* EXERCISE INSTRUCTIONS: Please reproduce the passage from the Saxon quiver post below, beginning at the words "Another Saxon quiver, this" and stopping after "correspondingly thicker arrows.".

** BEGIN EXCERPT **

Another Saxon Quiver

Posted February 6, 2010 by leatherworkingreverend
Categories: Archery Equipment, Early Medieval

Tags: ,

Another Saxon quiver, this time 7th century. I was going to say something glib along the lines of “I won’t discuss construction as that has already been covered in an earlier post”. I’ve just checked that post, and in it, I left construction for a later post. I guess this will have to be it.

7th century Anglo Saxon quiver with arrows

While of a similar shape and height, this quiver is a little larger in diameter than the previous one. This is deliberate, as while primarily for my younger son, I also want to be able to use it and my bow has a 60# draw weight with correspondingly thicker arrows.

The change of period is mainly done by the decoration and as it wasn’t for an order, I could devote more time and effort to the design and execution without someone keeping asking when it would be finished.

Base

Cut a disk of softwood about 80mm in diameter and 20mm thick. I used a piece of pinus radiata from the wreckage of the First Airborne Viking Tent of blessed memory. You could use ply if you like, but I like to think real wood looks and works better. It will remain in the base of the quiver to protect the leather from the arrow points. Cut a rough circle in 3mm leather that’s somewhat over 120mm diameter – the diameter of the disk, plus twice the height, plus a bit for not quite being aligned properly.

Wet the leather and place the disk on the flesh side in the centre, then press into a 90mm storm water pipe connector and leave to dry. When the base is dry, pop it out of the connector and trim so the edge of the leather is flush with the upper edge of the wooden disk. This is the same way as I make bases for jacks and bombards – more in a later post.

Top

Rather than using a round of willow, this one has a piece of 1.6mm leather rolled until it is a bit over 12mm thick. Bring the rolled ends together to form a ring and secure with stitches. I used edge-grain stitching so all the shows is two neat parallel lines, one either side of the join. Dampen it and work any lumps or puckers out with you fingers until the roll is even. When in place, the tail will extend some distance into the quiver to help keep the round shape at the top. Mine was 370mm wide when it was flat, to fit an 110mm wide opening at the top of the quiver.

** END EXCERPT **
** BEGIN DATASET ROWS **

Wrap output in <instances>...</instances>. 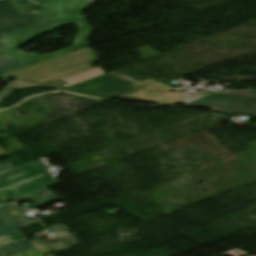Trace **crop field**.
I'll list each match as a JSON object with an SVG mask.
<instances>
[{"label": "crop field", "mask_w": 256, "mask_h": 256, "mask_svg": "<svg viewBox=\"0 0 256 256\" xmlns=\"http://www.w3.org/2000/svg\"><path fill=\"white\" fill-rule=\"evenodd\" d=\"M23 211H25V209L19 208L13 204H7L0 207V224L8 231V233L33 225L41 221L44 217L58 212L55 211L53 213L34 218L29 217Z\"/></svg>", "instance_id": "dd49c442"}, {"label": "crop field", "mask_w": 256, "mask_h": 256, "mask_svg": "<svg viewBox=\"0 0 256 256\" xmlns=\"http://www.w3.org/2000/svg\"><path fill=\"white\" fill-rule=\"evenodd\" d=\"M87 7L89 5L85 0H46L42 4L37 25L5 34L10 47L0 48V53L29 65L89 46L86 40L92 27H88L79 15ZM72 23L80 25V29L73 41L74 46L72 47L44 56H37L32 52L24 55L20 53L21 51L15 49L42 33Z\"/></svg>", "instance_id": "8a807250"}, {"label": "crop field", "mask_w": 256, "mask_h": 256, "mask_svg": "<svg viewBox=\"0 0 256 256\" xmlns=\"http://www.w3.org/2000/svg\"><path fill=\"white\" fill-rule=\"evenodd\" d=\"M58 241L54 243H47L43 241L42 239H34V240H19L17 241L18 244H20L24 251L32 249L34 247L43 245L49 249H51L53 252L61 251L67 249L69 246L78 243L71 235L66 237L57 238Z\"/></svg>", "instance_id": "3316defc"}, {"label": "crop field", "mask_w": 256, "mask_h": 256, "mask_svg": "<svg viewBox=\"0 0 256 256\" xmlns=\"http://www.w3.org/2000/svg\"><path fill=\"white\" fill-rule=\"evenodd\" d=\"M9 46L5 35H0V47ZM26 66L16 60H13L5 55L0 54V74Z\"/></svg>", "instance_id": "d1516ede"}, {"label": "crop field", "mask_w": 256, "mask_h": 256, "mask_svg": "<svg viewBox=\"0 0 256 256\" xmlns=\"http://www.w3.org/2000/svg\"><path fill=\"white\" fill-rule=\"evenodd\" d=\"M51 252L50 250L40 246V247H37V248H34L32 250H29V251H26L25 254L27 256H42L46 253H49Z\"/></svg>", "instance_id": "d9b57169"}, {"label": "crop field", "mask_w": 256, "mask_h": 256, "mask_svg": "<svg viewBox=\"0 0 256 256\" xmlns=\"http://www.w3.org/2000/svg\"><path fill=\"white\" fill-rule=\"evenodd\" d=\"M170 87L162 84L154 85L152 87L146 88L144 90H155V91H169ZM183 93H173V92H152V91H139L137 93L121 97L120 99H135L142 101L154 102L159 105L175 103L180 100Z\"/></svg>", "instance_id": "5a996713"}, {"label": "crop field", "mask_w": 256, "mask_h": 256, "mask_svg": "<svg viewBox=\"0 0 256 256\" xmlns=\"http://www.w3.org/2000/svg\"><path fill=\"white\" fill-rule=\"evenodd\" d=\"M100 75H103V72L101 71L100 67L94 68L89 71L74 75V76L66 78V79H63L64 81L70 83L63 87H67L69 85H72V84H75V83H78V82H81V81H84L87 79H91V78H94V77H97Z\"/></svg>", "instance_id": "cbeb9de0"}, {"label": "crop field", "mask_w": 256, "mask_h": 256, "mask_svg": "<svg viewBox=\"0 0 256 256\" xmlns=\"http://www.w3.org/2000/svg\"><path fill=\"white\" fill-rule=\"evenodd\" d=\"M188 105L205 107L225 113L243 109L250 115L256 116V90L231 91L213 93Z\"/></svg>", "instance_id": "34b2d1b8"}, {"label": "crop field", "mask_w": 256, "mask_h": 256, "mask_svg": "<svg viewBox=\"0 0 256 256\" xmlns=\"http://www.w3.org/2000/svg\"><path fill=\"white\" fill-rule=\"evenodd\" d=\"M37 14H22L13 0H0V33L34 25Z\"/></svg>", "instance_id": "f4fd0767"}, {"label": "crop field", "mask_w": 256, "mask_h": 256, "mask_svg": "<svg viewBox=\"0 0 256 256\" xmlns=\"http://www.w3.org/2000/svg\"><path fill=\"white\" fill-rule=\"evenodd\" d=\"M99 59L88 47L66 55L32 64L0 76L50 84L71 75L94 68Z\"/></svg>", "instance_id": "ac0d7876"}, {"label": "crop field", "mask_w": 256, "mask_h": 256, "mask_svg": "<svg viewBox=\"0 0 256 256\" xmlns=\"http://www.w3.org/2000/svg\"><path fill=\"white\" fill-rule=\"evenodd\" d=\"M11 241L12 240L8 235L0 237V245L6 244V243L11 242Z\"/></svg>", "instance_id": "bc2a9ffb"}, {"label": "crop field", "mask_w": 256, "mask_h": 256, "mask_svg": "<svg viewBox=\"0 0 256 256\" xmlns=\"http://www.w3.org/2000/svg\"><path fill=\"white\" fill-rule=\"evenodd\" d=\"M20 252L19 247L13 243L0 247V256H12Z\"/></svg>", "instance_id": "5142ce71"}, {"label": "crop field", "mask_w": 256, "mask_h": 256, "mask_svg": "<svg viewBox=\"0 0 256 256\" xmlns=\"http://www.w3.org/2000/svg\"><path fill=\"white\" fill-rule=\"evenodd\" d=\"M154 84H158V82L147 80L138 83L114 72H110L103 76L69 86L68 88L119 97Z\"/></svg>", "instance_id": "412701ff"}, {"label": "crop field", "mask_w": 256, "mask_h": 256, "mask_svg": "<svg viewBox=\"0 0 256 256\" xmlns=\"http://www.w3.org/2000/svg\"><path fill=\"white\" fill-rule=\"evenodd\" d=\"M37 161L19 166L15 169L0 174V189L10 187L24 180L47 173Z\"/></svg>", "instance_id": "e52e79f7"}, {"label": "crop field", "mask_w": 256, "mask_h": 256, "mask_svg": "<svg viewBox=\"0 0 256 256\" xmlns=\"http://www.w3.org/2000/svg\"><path fill=\"white\" fill-rule=\"evenodd\" d=\"M87 2H88V4L90 5V4H92L94 1H96V0H86Z\"/></svg>", "instance_id": "dafd665d"}, {"label": "crop field", "mask_w": 256, "mask_h": 256, "mask_svg": "<svg viewBox=\"0 0 256 256\" xmlns=\"http://www.w3.org/2000/svg\"><path fill=\"white\" fill-rule=\"evenodd\" d=\"M6 154L7 153L0 148V157L3 156V155H6Z\"/></svg>", "instance_id": "92a150f3"}, {"label": "crop field", "mask_w": 256, "mask_h": 256, "mask_svg": "<svg viewBox=\"0 0 256 256\" xmlns=\"http://www.w3.org/2000/svg\"><path fill=\"white\" fill-rule=\"evenodd\" d=\"M46 231L48 233L53 232L54 234L58 235V234L66 232V231H69V229L64 227V226H62V225H60V224H58V225H56L54 227L46 229Z\"/></svg>", "instance_id": "733c2abd"}, {"label": "crop field", "mask_w": 256, "mask_h": 256, "mask_svg": "<svg viewBox=\"0 0 256 256\" xmlns=\"http://www.w3.org/2000/svg\"><path fill=\"white\" fill-rule=\"evenodd\" d=\"M3 204L2 201L0 200V205Z\"/></svg>", "instance_id": "4177f3b9"}, {"label": "crop field", "mask_w": 256, "mask_h": 256, "mask_svg": "<svg viewBox=\"0 0 256 256\" xmlns=\"http://www.w3.org/2000/svg\"><path fill=\"white\" fill-rule=\"evenodd\" d=\"M34 1H36V2H38V3L41 4V2H42L43 0H34Z\"/></svg>", "instance_id": "00972430"}, {"label": "crop field", "mask_w": 256, "mask_h": 256, "mask_svg": "<svg viewBox=\"0 0 256 256\" xmlns=\"http://www.w3.org/2000/svg\"><path fill=\"white\" fill-rule=\"evenodd\" d=\"M25 200H30L34 203L25 206L27 209L31 210L40 206H44L47 204H50L54 201L59 200L58 197H56L53 193H51L49 190L45 189L40 192L34 193L32 195L26 196L24 198H21L19 200L13 201L15 204H18L20 202H23Z\"/></svg>", "instance_id": "28ad6ade"}, {"label": "crop field", "mask_w": 256, "mask_h": 256, "mask_svg": "<svg viewBox=\"0 0 256 256\" xmlns=\"http://www.w3.org/2000/svg\"><path fill=\"white\" fill-rule=\"evenodd\" d=\"M15 256H23V255H22V253H20V254H17V255H15Z\"/></svg>", "instance_id": "a9b5d70f"}, {"label": "crop field", "mask_w": 256, "mask_h": 256, "mask_svg": "<svg viewBox=\"0 0 256 256\" xmlns=\"http://www.w3.org/2000/svg\"><path fill=\"white\" fill-rule=\"evenodd\" d=\"M34 86L60 88V87L51 86V85L31 83L23 80H14L0 91V101H2L6 96H8L14 89L28 88V87H34Z\"/></svg>", "instance_id": "22f410ed"}, {"label": "crop field", "mask_w": 256, "mask_h": 256, "mask_svg": "<svg viewBox=\"0 0 256 256\" xmlns=\"http://www.w3.org/2000/svg\"><path fill=\"white\" fill-rule=\"evenodd\" d=\"M6 231L0 226V236L6 235Z\"/></svg>", "instance_id": "214f88e0"}, {"label": "crop field", "mask_w": 256, "mask_h": 256, "mask_svg": "<svg viewBox=\"0 0 256 256\" xmlns=\"http://www.w3.org/2000/svg\"><path fill=\"white\" fill-rule=\"evenodd\" d=\"M12 165L11 163L9 162V160L7 161H4V162H0V173L1 172H4V171H7L9 169H12Z\"/></svg>", "instance_id": "4a817a6b"}, {"label": "crop field", "mask_w": 256, "mask_h": 256, "mask_svg": "<svg viewBox=\"0 0 256 256\" xmlns=\"http://www.w3.org/2000/svg\"><path fill=\"white\" fill-rule=\"evenodd\" d=\"M56 184H58L56 179L51 180L48 177L43 176L36 180L29 181L23 185L16 186L14 188L7 189L5 191H1L0 199L3 201V203L9 202Z\"/></svg>", "instance_id": "d8731c3e"}]
</instances>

** END DATASET ROWS **

* REPLY:
Another Saxon quiver, this time 7th century. I was going to say something glib along the lines of “I won’t discuss construction as that has already been covered in an earlier post”. I’ve just checked that post, and in it, I left construction for a later post. I guess this will have to be it.

7th century Anglo Saxon quiver with arrows

While of a similar shape and height, this quiver is a little larger in diameter than the previous one. This is deliberate, as while primarily for my younger son, I also want to be able to use it and my bow has a 60# draw weight with correspondingly thicker arrows.